Though there have been a fair number of female rappers since MC Lyte first appeared on the scene, few have the lyrical power and calm, yet strong delivery that MC Lyte brings on every track. Much in the way that LL Cool J made a point to ensure that every lyric was clearly heard, throughout Lyte As A Rock, MC Lyte rarely raises her voice, and this allows for each verse to have its maximum impact. After experiencing the album, it is abundantly clear that throughout the entire history of the genre, there are very few emcees who can write as well as MC Lyte, regardless of gender. Pointed, clear, and concise, the rhymes of MC Lyte create some of the most vivid, and often heartbreaking scenes ever committed to tape. Whether it is the call for women to be more selective and patient in choosing a mate on "Paper Thin" or the questioning of "why" females are seen as incapable of rhyming on "MC Lyte Likes Swingin'," there is not a subpar moment anywhere on Lyte As A Rock. Easily one of the most powerful tracks on the album, as well as anywhere in hip hop, is the anti-drug classic, "I Cram To Understand U." The fact that this was MC Lyte's first single (before she had a record deal) is truly stunning, and te impact of the song is just as powerful today as it was upon its initial release. Without need for any sort of gimmick or restraint, MC Lyte proves to be one of the greatest emcees in history, and every track on Lyte As A Rock is a true hip hop classic.
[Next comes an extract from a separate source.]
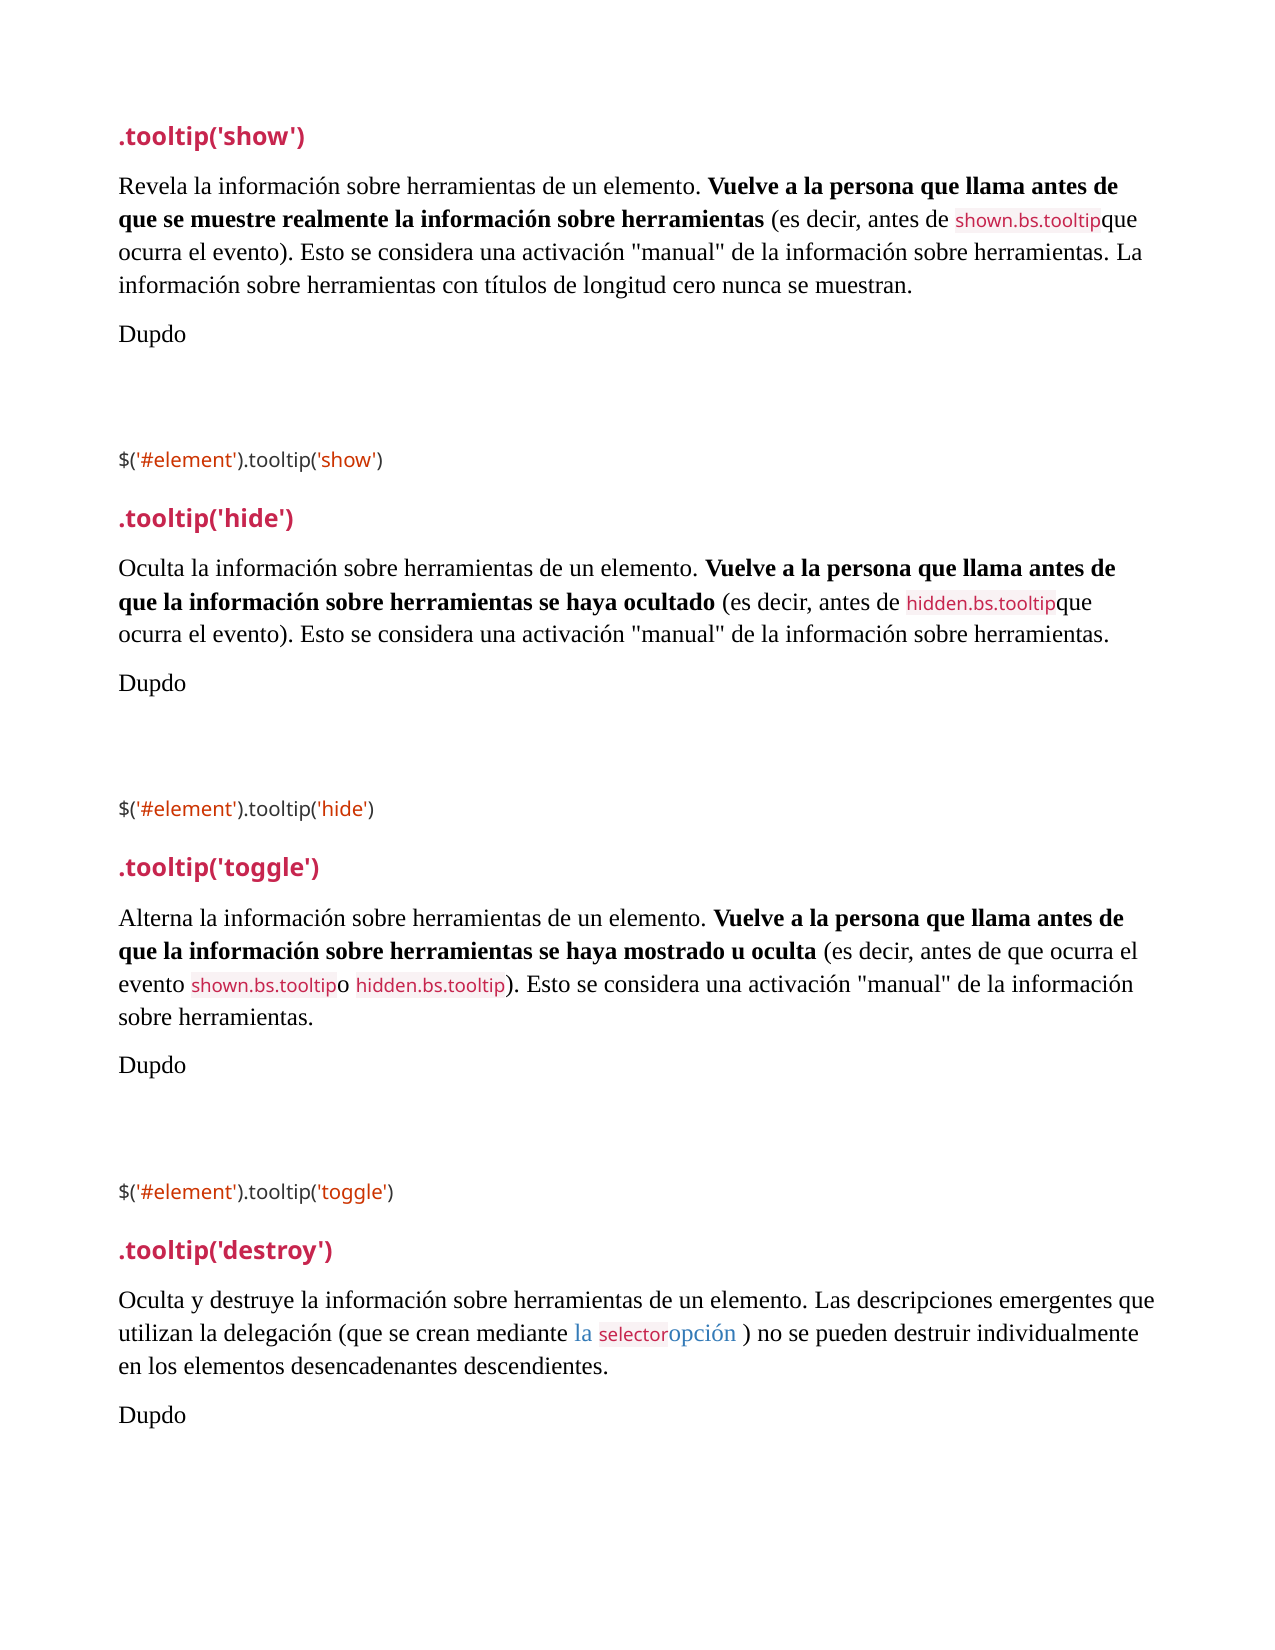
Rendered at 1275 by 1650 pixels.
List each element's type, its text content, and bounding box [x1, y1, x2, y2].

Breaking down countless barriers for women, MC Lyte used her debut record to prove that females could rhyme just as well with just as much impact as their male counterparts. Refusing to compromise on the lyrical content or delivery style, Lyte As A Rock, truly busted open the doors for every female emcee that followed. The album's straightforward and unrelenting lyrical content made it acceptable for females to address "real" issues and be just as aggressive as male emcees, and MC Lyte even takes moments throughout the album to call out her male peers for their overly egotistical and extremely misogynistic rhymes. Bringing in only minimal verses from other emcees, the album is a true tour dé force, as MC Lyte shines brilliantly on every track, bringing some of the most original rhymes and delivery style that the world had ever heard. Never backing down in the slightest, MC Lyte addresses everything she sees in the world around her, from unfaithful partners to drug abuse to giving "props" to her hometown of Brooklyn. MC Lyte's ability to present unflinching, confident rhymes, whilst still keeping her femininity firmly intact is one of the key reasons that she remains a true pioneer and icon more than two decades after the release of her debut record. This album, 1988's Lyte As A Rock marks a truly pivotal moment in music history, and it remains one of the most phenomenal and original albums ever recorded.
Standout tracks: "Lyte As A Rock," "Paper Thin," and "I Cram To Understand U."